UK: Survey shows dinner party market is booming
The dinner party market is booming, according to a survey published by fresh prepared food supplier Geest, with 62% of people in Britain inviting groups of friends over for meals.
Across the UK, over £400 million was spent on food for dinner parties in the last three months. However, 55% of hosts have come unstuck when it comes to entertaining.
Geest, which supplies major supermarkets with fresh prepared foods, questioned 1,000 people across the country about their dinner party experiences.
Among those who have experienced a dinner party disaster, the most common problem (33%) was underestimating the preparation time needed, meaning that dinner was served very late.

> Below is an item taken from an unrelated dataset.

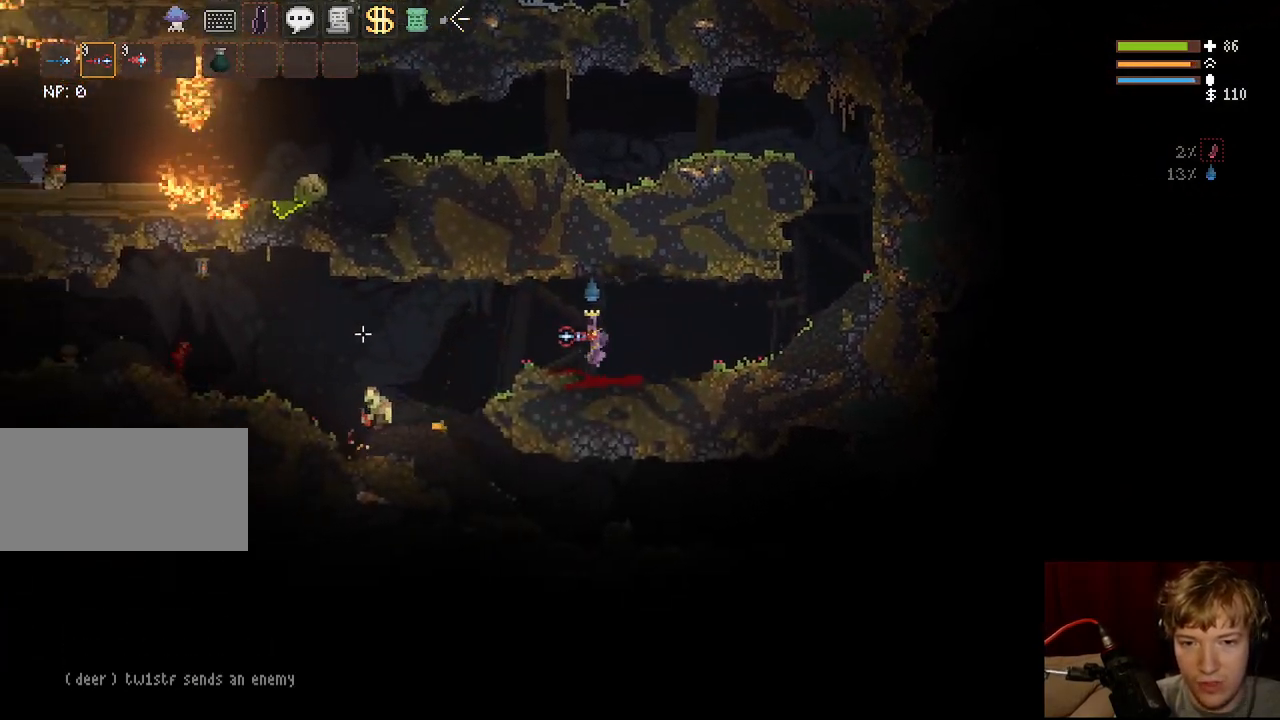
{"keys": ["a"], "mouse": [], "events": []}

Guests, rather than the hosts, are to blame for the second most common calamity: more than one in five (22%) people have had their friends cancel at the last minute, or not turn up at all. Partners also cause problems - more than one in ten (13%) hosts have had guests arrive unannounced as their partner invited people over and forgot to tell the cook!

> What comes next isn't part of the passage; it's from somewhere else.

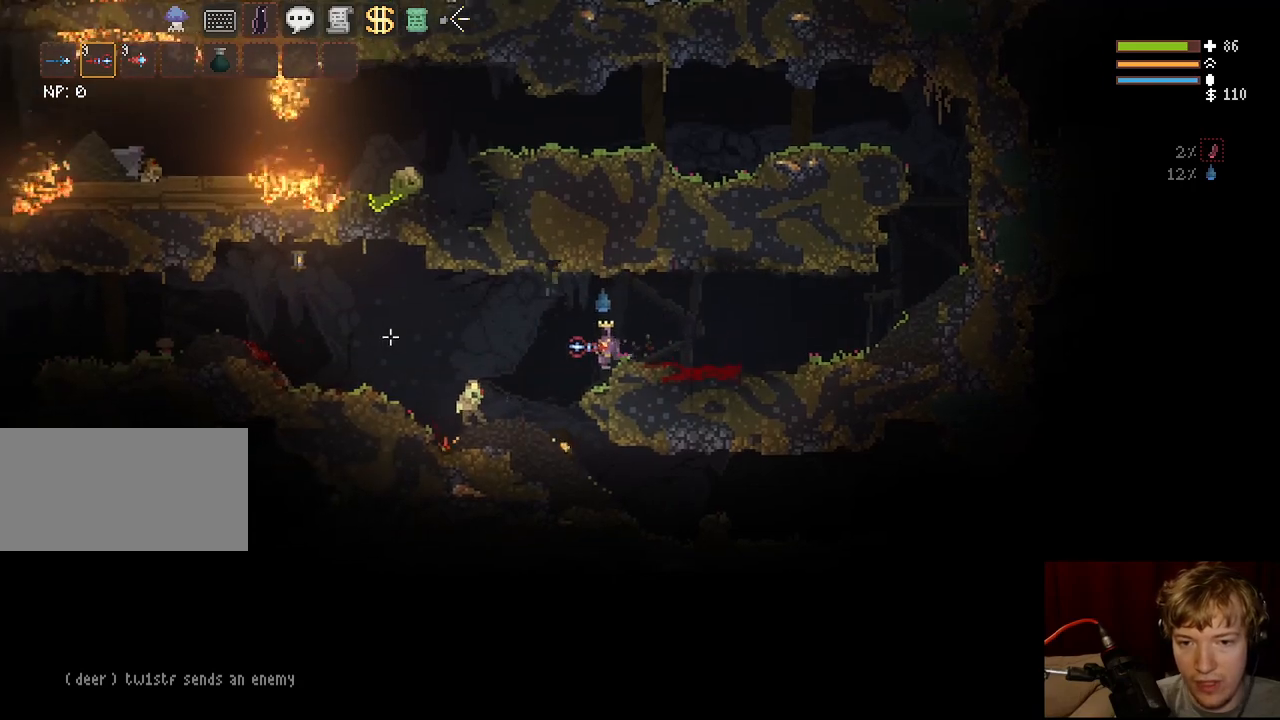
{"keys": ["d"], "mouse": [], "events": [[200, "a", "up"], [250, "d", "down"]]}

Women are only slightly more organised than men when it comes to entertaining: 51% per cent of women and 59% of men confessed to a dinner party faux pas.
London is the dinner party capital, with more than three quarters (77%) of those living in the city hosting dinner parties. Meanwhile, just over one in three (38%) people in the North East regularly socialise around the dining table.
Those in the South West are most likely to have a dinner party disaster (49%). They have the rudest guests (18% have had no-shows from guests) and the hosts are most likely to row with a partner, or with the friends that do make an appearance.
In contrast, just 8% of people in Wales have suffered a dinner party disaster. Those in the East Midlands may be best advised to have a snack before leaving the house as 70% of hosts in the region admit to having ruined the food.
"It's great that, at a time when Brits are under fire for not cooking meals or enjoying food, so many people are hosting dinner parties," said Adrian Pickett, head of marketing at Geest. "However, very few have hours to spend slaving over a hot stove, even when they are entertaining. Most people are looking for ways to enjoy dining with friends without spending a fortune or giving themselves too much stress. Being the host is not always plain sailing but there are things we can do to help make life easier."